Task instructions: Print the data below exactly as it stands, and keep the pictures out.

Records to use:
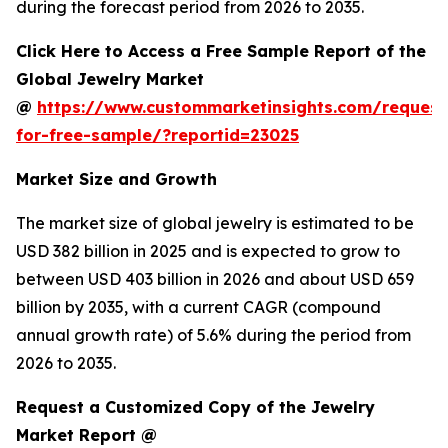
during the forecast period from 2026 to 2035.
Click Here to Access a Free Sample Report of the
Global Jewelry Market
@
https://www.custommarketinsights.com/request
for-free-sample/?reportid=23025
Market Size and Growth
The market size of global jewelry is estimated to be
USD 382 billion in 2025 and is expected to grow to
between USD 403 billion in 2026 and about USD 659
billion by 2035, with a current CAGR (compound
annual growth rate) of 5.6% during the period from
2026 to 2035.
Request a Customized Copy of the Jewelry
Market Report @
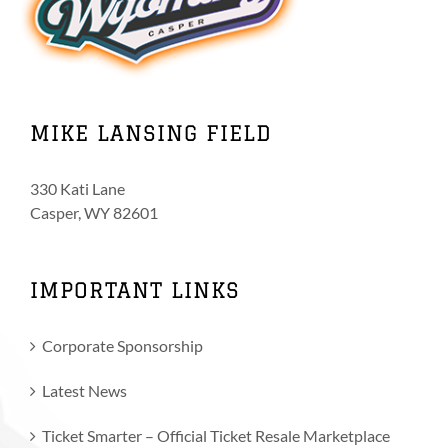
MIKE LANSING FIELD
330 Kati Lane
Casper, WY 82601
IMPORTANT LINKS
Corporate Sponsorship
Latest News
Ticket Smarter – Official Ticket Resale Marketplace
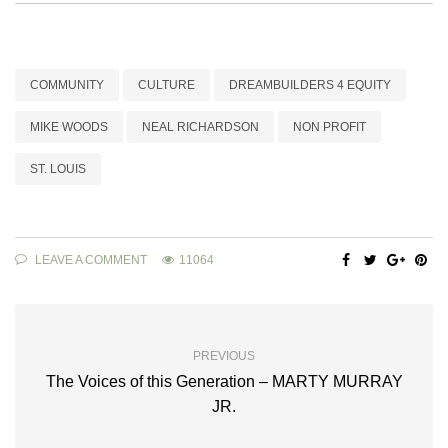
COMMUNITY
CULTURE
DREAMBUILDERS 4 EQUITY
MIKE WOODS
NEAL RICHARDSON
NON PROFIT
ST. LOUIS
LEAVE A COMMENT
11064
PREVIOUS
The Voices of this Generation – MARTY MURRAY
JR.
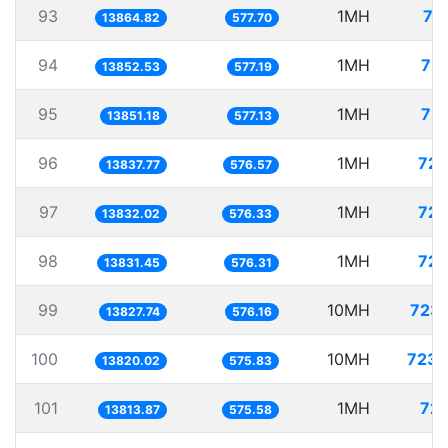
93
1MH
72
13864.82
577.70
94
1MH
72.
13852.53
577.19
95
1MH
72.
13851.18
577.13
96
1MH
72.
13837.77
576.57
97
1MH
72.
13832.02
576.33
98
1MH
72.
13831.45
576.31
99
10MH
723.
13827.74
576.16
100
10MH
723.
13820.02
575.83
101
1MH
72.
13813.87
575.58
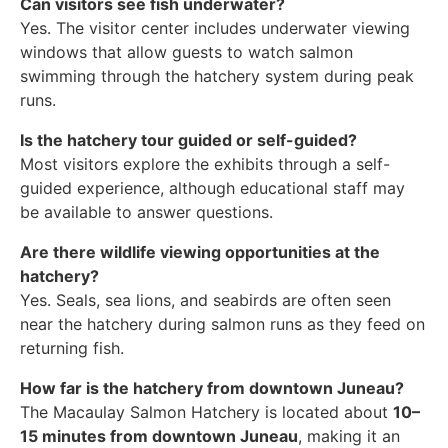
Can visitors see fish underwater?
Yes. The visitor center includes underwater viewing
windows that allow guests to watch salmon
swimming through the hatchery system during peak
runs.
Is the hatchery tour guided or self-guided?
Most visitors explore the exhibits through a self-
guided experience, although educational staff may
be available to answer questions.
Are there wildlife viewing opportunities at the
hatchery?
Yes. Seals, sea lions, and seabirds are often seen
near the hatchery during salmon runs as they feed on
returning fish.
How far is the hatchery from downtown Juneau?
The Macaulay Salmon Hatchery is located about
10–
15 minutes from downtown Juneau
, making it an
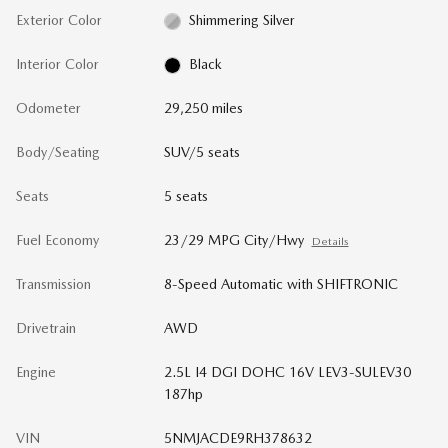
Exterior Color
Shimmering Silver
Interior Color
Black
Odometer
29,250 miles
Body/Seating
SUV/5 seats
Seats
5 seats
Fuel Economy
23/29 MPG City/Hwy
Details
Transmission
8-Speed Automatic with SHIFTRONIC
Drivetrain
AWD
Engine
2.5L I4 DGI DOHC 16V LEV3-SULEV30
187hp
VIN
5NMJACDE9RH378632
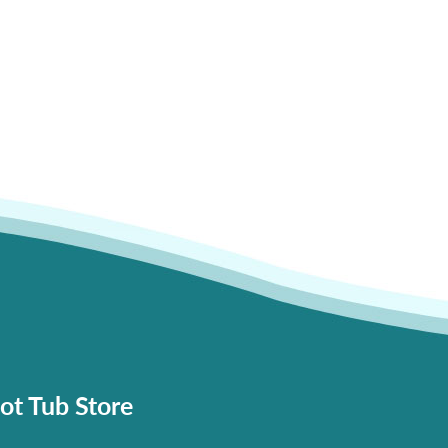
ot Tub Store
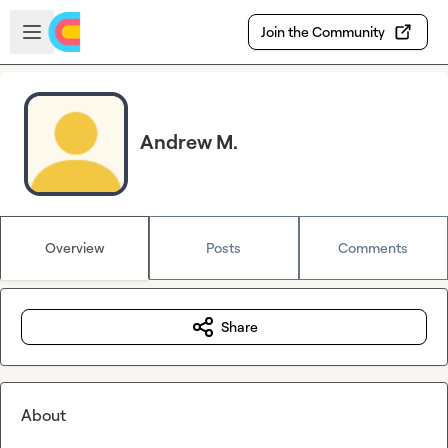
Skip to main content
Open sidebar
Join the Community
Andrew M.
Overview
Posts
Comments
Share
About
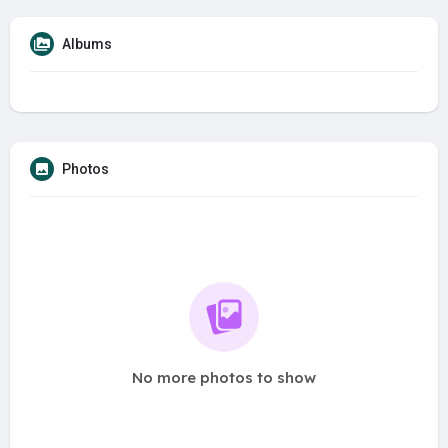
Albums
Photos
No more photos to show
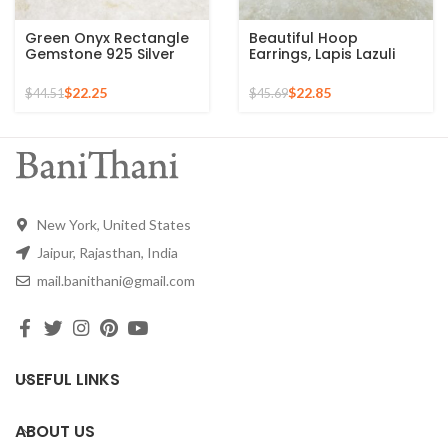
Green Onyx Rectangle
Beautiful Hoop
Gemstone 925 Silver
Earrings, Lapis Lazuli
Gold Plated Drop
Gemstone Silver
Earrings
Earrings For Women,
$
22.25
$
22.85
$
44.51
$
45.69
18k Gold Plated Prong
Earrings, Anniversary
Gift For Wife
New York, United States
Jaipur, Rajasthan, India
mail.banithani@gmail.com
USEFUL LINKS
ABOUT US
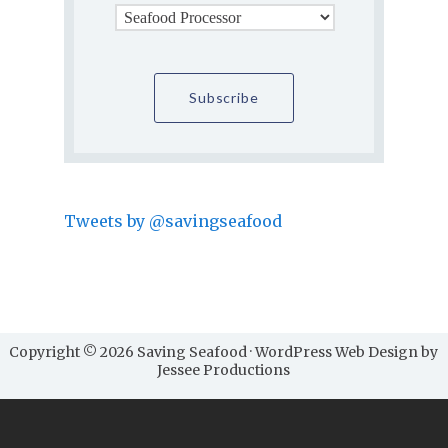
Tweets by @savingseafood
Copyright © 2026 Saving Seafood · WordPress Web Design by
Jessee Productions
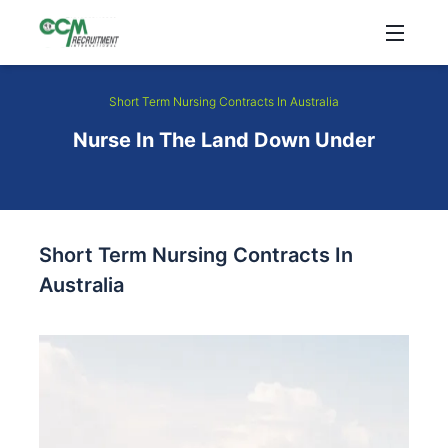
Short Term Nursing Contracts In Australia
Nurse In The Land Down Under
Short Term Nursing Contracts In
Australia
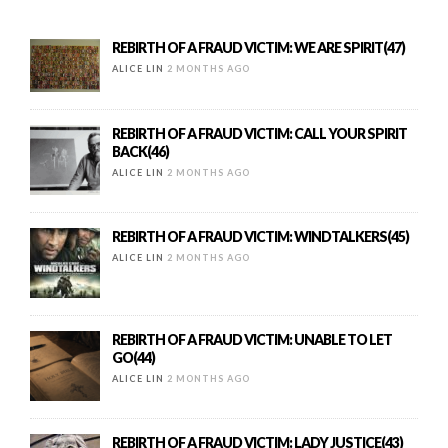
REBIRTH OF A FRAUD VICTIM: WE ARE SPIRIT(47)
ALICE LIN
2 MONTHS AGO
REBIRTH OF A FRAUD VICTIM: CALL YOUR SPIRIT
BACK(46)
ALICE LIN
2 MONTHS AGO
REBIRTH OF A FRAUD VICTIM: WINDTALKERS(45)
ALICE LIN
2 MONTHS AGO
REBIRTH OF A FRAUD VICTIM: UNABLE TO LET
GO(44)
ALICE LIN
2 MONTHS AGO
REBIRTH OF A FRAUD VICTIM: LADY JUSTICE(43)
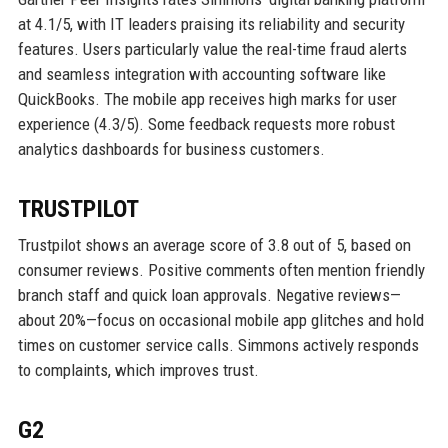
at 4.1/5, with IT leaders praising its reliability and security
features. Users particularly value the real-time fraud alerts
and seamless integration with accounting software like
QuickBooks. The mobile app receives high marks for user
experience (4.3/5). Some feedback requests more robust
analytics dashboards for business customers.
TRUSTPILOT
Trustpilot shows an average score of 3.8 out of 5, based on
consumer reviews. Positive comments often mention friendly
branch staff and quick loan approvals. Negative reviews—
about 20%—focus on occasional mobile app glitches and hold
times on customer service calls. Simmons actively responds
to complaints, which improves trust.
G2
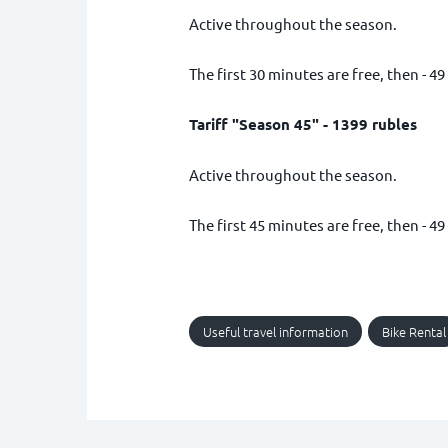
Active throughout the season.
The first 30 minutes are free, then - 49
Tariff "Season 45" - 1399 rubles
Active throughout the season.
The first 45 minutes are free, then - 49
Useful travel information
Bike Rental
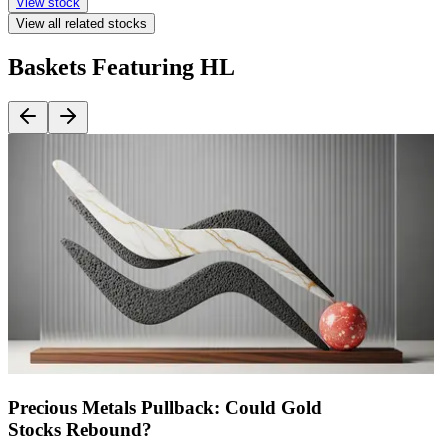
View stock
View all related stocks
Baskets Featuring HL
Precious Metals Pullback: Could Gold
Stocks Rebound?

Response for this exercise:
during the forecast period from 2026 to 2035.
Click Here to Access a Free Sample Report of the
Global Jewelry Market
@
https://www.custommarketinsights.com/request
for-free-sample/?reportid=23025
Market Size and Growth
The market size of global jewelry is estimated to be
USD 382 billion in 2025 and is expected to grow to
between USD 403 billion in 2026 and about USD 659
billion by 2035, with a current CAGR (compound
annual growth rate) of 5.6% during the period from
2026 to 2035.
Request a Customized Copy of the Jewelry
Market Report @
MIKE LANSING FIELD
330 Kati Lane
Casper, WY 82601
IMPORTANT LINKS
Corporate Sponsorship
Latest News
Ticket Smarter – Official Ticket Resale Marketplace
COMMUNITY
CULTURE
DREAMBUILDERS 4 EQUITY
MIKE WOODS
NEAL RICHARDSON
NON PROFIT
ST. LOUIS
LEAVE A COMMENT
11064
PREVIOUS
The Voices of this Generation – MARTY MURRAY
JR.
93
1MH
72
13864.82
577.70
94
1MH
72.
13852.53
577.19
95
1MH
72.
13851.18
577.13
96
1MH
72.
13837.77
576.57
97
1MH
72.
13832.02
576.33
98
1MH
72.
13831.45
576.31
99
10MH
723.
13827.74
576.16
100
10MH
723.
13820.02
575.83
101
1MH
72.
13813.87
575.58
Can visitors see fish underwater?
Yes. The visitor center includes underwater viewing
windows that allow guests to watch salmon
swimming through the hatchery system during peak
runs.
Is the hatchery tour guided or self-guided?
Most visitors explore the exhibits through a self-
guided experience, although educational staff may
be available to answer questions.
Are there wildlife viewing opportunities at the
hatchery?
Yes. Seals, sea lions, and seabirds are often seen
near the hatchery during salmon runs as they feed on
returning fish.
How far is the hatchery from downtown Juneau?
The Macaulay Salmon Hatchery is located about
10–
15 minutes from downtown Juneau
, making it an
Exterior Color
Shimmering Silver
Interior Color
Black
Odometer
29,250 miles
Body/Seating
SUV/5 seats
Seats
5 seats
Fuel Economy
23/29 MPG City/Hwy
Details
Transmission
8-Speed Automatic with SHIFTRONIC
Drivetrain
AWD
Engine
2.5L I4 DGI DOHC 16V LEV3-SULEV30
187hp
VIN
5NMJACDE9RH378632
ot Tub Store
Skip to main content
Open sidebar
Join the Community
Andrew M.
Overview
Posts
Comments
Share
About
Albums
Photos
No more photos to show
Green Onyx Rectangle
Beautiful Hoop
Gemstone 925 Silver
Earrings, Lapis Lazuli
Gold Plated Drop
Gemstone Silver
Earrings
Earrings For Women,
$
22.25
$
22.85
$
44.51
$
45.69
18k Gold Plated Prong
Earrings, Anniversary
Gift For Wife
New York, United States
Jaipur, Rajasthan, India
mail.banithani@gmail.com
USEFUL LINKS
ABOUT US
Tweets by @savingseafood
Copyright © 2026 Saving Seafood · WordPress Web Design by
Jessee Productions
Short Term Nursing Contracts In Australia
Nurse In The Land Down Under
Short Term Nursing Contracts In
Australia
REBIRTH OF A FRAUD VICTIM: WE ARE SPIRIT(47)
ALICE LIN
2 MONTHS AGO
REBIRTH OF A FRAUD VICTIM: CALL YOUR SPIRIT
BACK(46)
ALICE LIN
2 MONTHS AGO
REBIRTH OF A FRAUD VICTIM: WINDTALKERS(45)
ALICE LIN
2 MONTHS AGO
REBIRTH OF A FRAUD VICTIM: UNABLE TO LET
GO(44)
ALICE LIN
2 MONTHS AGO
REBIRTH OF A FRAUD VICTIM: LADY JUSTICE(43)
at 4.1/5, with IT leaders praising its reliability and security
features. Users particularly value the real-time fraud alerts
and seamless integration with accounting software like
QuickBooks. The mobile app receives high marks for user
experience (4.3/5). Some feedback requests more robust
analytics dashboards for business customers.
TRUSTPILOT
Trustpilot shows an average score of 3.8 out of 5, based on
consumer reviews. Positive comments often mention friendly
branch staff and quick loan approvals. Negative reviews—
about 20%—focus on occasional mobile app glitches and hold
times on customer service calls. Simmons actively responds
to complaints, which improves trust.
G2
Active throughout the season.
The first 30 minutes are free, then - 49
Tariff "Season 45" - 1399 rubles
Active throughout the season.
The first 45 minutes are free, then - 49
Useful travel information
Bike Rental
View stock
View all related stocks
Baskets Featuring HL
Precious Metals Pullback: Could Gold
Stocks Rebound?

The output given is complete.